- EXTRACTED TEXT
CONTEXTUAL VOCABULARY ACQUISITION:
Development of a Computational Theory and Educational Curriculum

William J. Rapaport, Project Director and co-Principal Investigator
Department of Computer Science and Engineering
Center for Cognitive Science
rapaport@cse.buffalo.edu
www.cse.buffalo.edu/ rapaport

Michael W. Kibby, co-Principal Investigator
Department of Learning and Instruction
Center for Literacy and Reading Instruction
mwkibby@acsu.buffalo.edu
www.gse.buffalo.edu/FAS/Kibby/

State University of New York at Buffalo
Buffalo, NY 14260

18 May 2001

-------------------------------------------------------------------------
Abstract.
-------------------------------------------------------------------------

No doubt you have on occasion read some text containing an unfamiliar
word, but you were unable or unwilling to find out from a dictionary or
another person what the word meant.  Nevertheless, you might,
consciously or not, have figured out a meaning for it.  Suppose you
didn't, or suppose your hypothesized meaning was wrong.  If you never
see the word again, it may not matter.  However, if the text you were
reading were from science, mathematics, engineering, or technology
(SMET), not understanding the unfamiliar term might seriously hinder
your subsequent understanding of the text.  If you do see the word
again, you will have an opportunity to revise your hypothesis about its
meaning.  The more times you see the word, the better your definition
will become.  And if your hypothesis development were deliberate,
rather than "incidental", your command of the new word would be stronger.

- PROVIDED INFORMATION

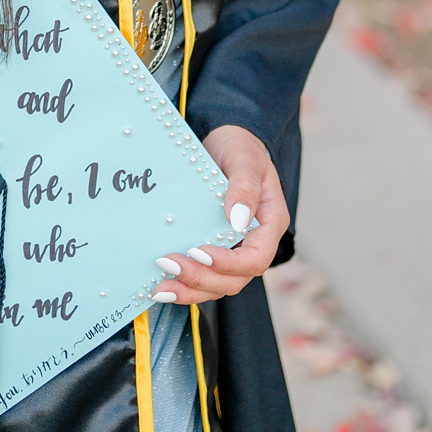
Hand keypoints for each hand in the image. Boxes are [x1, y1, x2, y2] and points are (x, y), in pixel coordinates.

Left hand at [152, 124, 287, 305]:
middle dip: (202, 278)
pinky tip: (163, 285)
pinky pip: (206, 278)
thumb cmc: (239, 146)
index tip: (199, 253)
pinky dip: (186, 286)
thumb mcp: (244, 159)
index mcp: (270, 222)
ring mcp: (236, 249)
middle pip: (236, 278)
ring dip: (191, 290)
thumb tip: (237, 220)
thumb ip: (244, 187)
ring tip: (161, 286)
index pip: (256, 257)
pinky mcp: (216, 251)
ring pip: (219, 285)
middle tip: (170, 265)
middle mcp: (255, 241)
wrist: (225, 141)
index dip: (229, 263)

- PROBLEM
Reproduce the project abstract on contextual vocabulary acquisition word for word, from start to finish. The records have no connection to the text.

- ANSWER BOX
CONTEXTUAL VOCABULARY ACQUISITION:
Development of a Computational Theory and Educational Curriculum

William J. Rapaport, Project Director and co-Principal Investigator
Department of Computer Science and Engineering
Center for Cognitive Science
rapaport@cse.buffalo.edu
www.cse.buffalo.edu/ rapaport

Michael W. Kibby, co-Principal Investigator
Department of Learning and Instruction
Center for Literacy and Reading Instruction
mwkibby@acsu.buffalo.edu
www.gse.buffalo.edu/FAS/Kibby/

State University of New York at Buffalo
Buffalo, NY 14260

18 May 2001

-------------------------------------------------------------------------
Abstract.
-------------------------------------------------------------------------

No doubt you have on occasion read some text containing an unfamiliar
word, but you were unable or unwilling to find out from a dictionary or
another person what the word meant.  Nevertheless, you might,
consciously or not, have figured out a meaning for it.  Suppose you
didn't, or suppose your hypothesized meaning was wrong.  If you never
see the word again, it may not matter.  However, if the text you were
reading were from science, mathematics, engineering, or technology
(SMET), not understanding the unfamiliar term might seriously hinder
your subsequent understanding of the text.  If you do see the word
again, you will have an opportunity to revise your hypothesis about its
meaning.  The more times you see the word, the better your definition
will become.  And if your hypothesis development were deliberate,
rather than "incidental", your command of the new word would be stronger.